The fallacy in this reasoning is patent. The filing of a gift tax return may well demonstrate a lack of familiarity with tax law rather than an intent to create an irrevocable trust. Moreover, to use this fact as a basis on which to distinguish this case from Davis would require elevating its significance far out of proportion. There is no hint in the Davis opinion that this Court relied on the delinquent returns in reaching its conclusions. In fact, a careful reading of the opinion fails to disclose mention of the fact other than in the Findings of Fact. There is no basis for holding that the timeliness of the filing of the return here calls for a contrary result. Further, as pointed out above, neither the filing of returns nor their timeliness is probative of revocability, and certainly not a basis on which to distinguish clear authority.

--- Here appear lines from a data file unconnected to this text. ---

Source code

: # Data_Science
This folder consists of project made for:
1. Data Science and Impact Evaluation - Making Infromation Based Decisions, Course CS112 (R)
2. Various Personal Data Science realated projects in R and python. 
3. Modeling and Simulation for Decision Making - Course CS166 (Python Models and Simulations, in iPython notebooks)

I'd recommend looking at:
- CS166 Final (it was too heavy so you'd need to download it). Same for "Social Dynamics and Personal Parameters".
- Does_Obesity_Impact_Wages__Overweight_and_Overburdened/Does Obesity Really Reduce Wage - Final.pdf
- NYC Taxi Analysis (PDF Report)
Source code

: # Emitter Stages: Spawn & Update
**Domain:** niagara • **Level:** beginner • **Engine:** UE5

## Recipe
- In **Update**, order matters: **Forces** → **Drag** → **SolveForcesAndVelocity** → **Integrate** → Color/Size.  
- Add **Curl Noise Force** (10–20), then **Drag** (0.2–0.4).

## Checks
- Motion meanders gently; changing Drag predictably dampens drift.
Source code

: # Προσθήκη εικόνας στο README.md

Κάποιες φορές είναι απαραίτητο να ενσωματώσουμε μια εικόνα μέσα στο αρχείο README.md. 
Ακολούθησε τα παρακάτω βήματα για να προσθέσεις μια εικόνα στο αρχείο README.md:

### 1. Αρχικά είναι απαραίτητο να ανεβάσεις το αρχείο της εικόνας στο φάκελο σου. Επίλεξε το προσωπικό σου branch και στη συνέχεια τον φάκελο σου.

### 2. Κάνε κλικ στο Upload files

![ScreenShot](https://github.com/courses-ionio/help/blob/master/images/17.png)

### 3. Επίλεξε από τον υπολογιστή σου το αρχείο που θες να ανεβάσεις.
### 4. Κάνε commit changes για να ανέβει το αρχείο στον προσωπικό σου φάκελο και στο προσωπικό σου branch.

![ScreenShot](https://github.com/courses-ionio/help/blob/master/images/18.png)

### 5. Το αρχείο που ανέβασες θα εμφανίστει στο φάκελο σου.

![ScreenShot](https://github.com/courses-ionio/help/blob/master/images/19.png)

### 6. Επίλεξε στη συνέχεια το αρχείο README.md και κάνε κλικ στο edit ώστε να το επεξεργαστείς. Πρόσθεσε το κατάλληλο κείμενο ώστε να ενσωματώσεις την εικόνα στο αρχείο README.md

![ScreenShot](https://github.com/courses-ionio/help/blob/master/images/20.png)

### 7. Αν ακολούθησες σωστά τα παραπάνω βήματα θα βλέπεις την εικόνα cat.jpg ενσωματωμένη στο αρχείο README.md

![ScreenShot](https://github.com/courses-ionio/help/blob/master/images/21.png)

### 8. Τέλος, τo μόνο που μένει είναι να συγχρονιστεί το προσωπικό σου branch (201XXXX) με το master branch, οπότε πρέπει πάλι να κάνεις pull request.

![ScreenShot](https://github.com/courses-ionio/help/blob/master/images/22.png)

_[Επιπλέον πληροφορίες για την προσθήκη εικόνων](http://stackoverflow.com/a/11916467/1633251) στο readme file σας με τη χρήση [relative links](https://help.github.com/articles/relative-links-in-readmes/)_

Lastly, in attempting to distinguish Davis, petitioner contends that while in Davis there was no evidence expressly showing the trust to be irrevocable, such evidence is abundant in the present case. Petitioner’s view of the evidence is distorted. The only evidence in 'the entire record that could possibly tend to show an irrevocable intent on decedent’s behalf is his declarations regarding the gifts set out supra. As pointed out earlier, these statements are entirely consistent with an intention that the trusts be revocable. To assert that such statements are sufficient to satisfy the statutory test requiring a direct, distinct, clear, unmistakable express declaration of irrevocability is folly.
For the foregoing reasons we are left with ho alternative but to find that the gifts made by decedent were revocable transfers under California law and consequently under section 2038 must be included in decedent’s estate.
Decision will be entered for the respondent.
All statutory references are to the Internal Revenue Code of 1954, unless otherwise indicated.
SEC. 2038. REVOCABLE TRANSFERS.
(a) In General. — The value of the gross estate shall include the value of all property * * *
(1) Transfers after June 22, 1936. — To the extent of any Interest therein of which the decedent has at any time made a transfer (except in case of a bona fide sale for an adequate and full consideration in money or money’s worth), by trust or otherwise, where the enjoyment thereof was subject at the date of his death to any change through the exercise of a power (in whatever capacity exercisable) by the decedent alone or by the decedent in conjunction with any other person (without regard to when or from what source the decedent acquired such power), to alter, amend, revoke, or terminate, or where any such power is relinquished in contemplation of decedent’s death.
3 Reference to Newman is to Newman v. Commissioner, 222 F.2d 131 (C.A. 9, 1955), affirming 19 T.C. 708 (1953).